Enhancement of land-use change modeling using convolutional neural networks and convolutional denoising autoencoders
This work addresses land-use change prediction for environmental and urban planning, but it is incremental as it builds on existing CNN and CA methods.
This study tackled land-use change modeling by applying convolutional neural networks and convolutional denoising autoencoders to capture neighborhood effects from satellite images, improving performance over models using only geographical features, with conv-net generally outperforming CDAE-net except in noisy data conditions.
The neighborhood effect is a key driving factor for the land-use change (LUC) process. This study applies convolutional neural networks (CNN) to capture neighborhood characteristics from satellite images and to enhance the performance of LUC modeling. We develop a hybrid CNN model (conv-net) to predict the LU transition probability by combining satellite images and geographical features.
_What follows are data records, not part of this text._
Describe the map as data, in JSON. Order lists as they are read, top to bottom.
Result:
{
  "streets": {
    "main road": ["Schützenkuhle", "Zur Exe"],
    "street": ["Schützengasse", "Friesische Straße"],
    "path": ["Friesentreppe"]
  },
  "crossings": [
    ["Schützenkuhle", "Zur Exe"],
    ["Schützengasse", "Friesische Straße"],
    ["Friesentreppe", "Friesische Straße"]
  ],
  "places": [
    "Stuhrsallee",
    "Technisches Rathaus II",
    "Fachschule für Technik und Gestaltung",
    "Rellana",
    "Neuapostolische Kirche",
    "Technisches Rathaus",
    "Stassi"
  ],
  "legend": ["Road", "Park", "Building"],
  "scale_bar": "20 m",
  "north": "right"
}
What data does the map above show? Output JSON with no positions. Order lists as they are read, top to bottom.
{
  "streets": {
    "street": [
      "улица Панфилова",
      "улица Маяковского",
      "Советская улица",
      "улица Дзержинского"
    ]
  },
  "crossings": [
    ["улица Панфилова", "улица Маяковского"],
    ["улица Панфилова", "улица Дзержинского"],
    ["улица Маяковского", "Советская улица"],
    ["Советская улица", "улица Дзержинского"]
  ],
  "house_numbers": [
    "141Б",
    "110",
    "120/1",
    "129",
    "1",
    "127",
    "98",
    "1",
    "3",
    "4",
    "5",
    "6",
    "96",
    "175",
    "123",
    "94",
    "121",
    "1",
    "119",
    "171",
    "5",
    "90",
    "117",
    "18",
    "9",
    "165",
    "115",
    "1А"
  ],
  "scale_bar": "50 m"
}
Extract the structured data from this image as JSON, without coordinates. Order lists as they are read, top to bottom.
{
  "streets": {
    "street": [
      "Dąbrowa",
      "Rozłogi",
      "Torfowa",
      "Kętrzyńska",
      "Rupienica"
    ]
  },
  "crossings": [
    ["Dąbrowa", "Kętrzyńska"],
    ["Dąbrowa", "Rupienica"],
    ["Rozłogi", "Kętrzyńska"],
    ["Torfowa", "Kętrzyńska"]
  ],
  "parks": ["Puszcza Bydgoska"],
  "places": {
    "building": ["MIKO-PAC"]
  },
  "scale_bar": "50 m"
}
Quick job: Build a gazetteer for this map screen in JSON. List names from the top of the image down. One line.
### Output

A spatial weight layer is designed to incorporate the distance-decay characteristics of neighborhood effect into conv-net. As an alternative model, we also develop a hybrid convolutional denoising autoencoder and multi-layer perceptron model (CDAE-net), which specifically learns latent representations from satellite images and denoises the image data. Finally, a DINAMICA-based cellular automata (CA) model simulates the LU pattern. The results show that the convolutional-based models improve the modeling performances compared with a model that accepts only the geographical features. Overall, conv-net outperforms CDAE-net in terms of LUC predictive performance. Nonetheless, CDAE-net performs better when the data are noisy.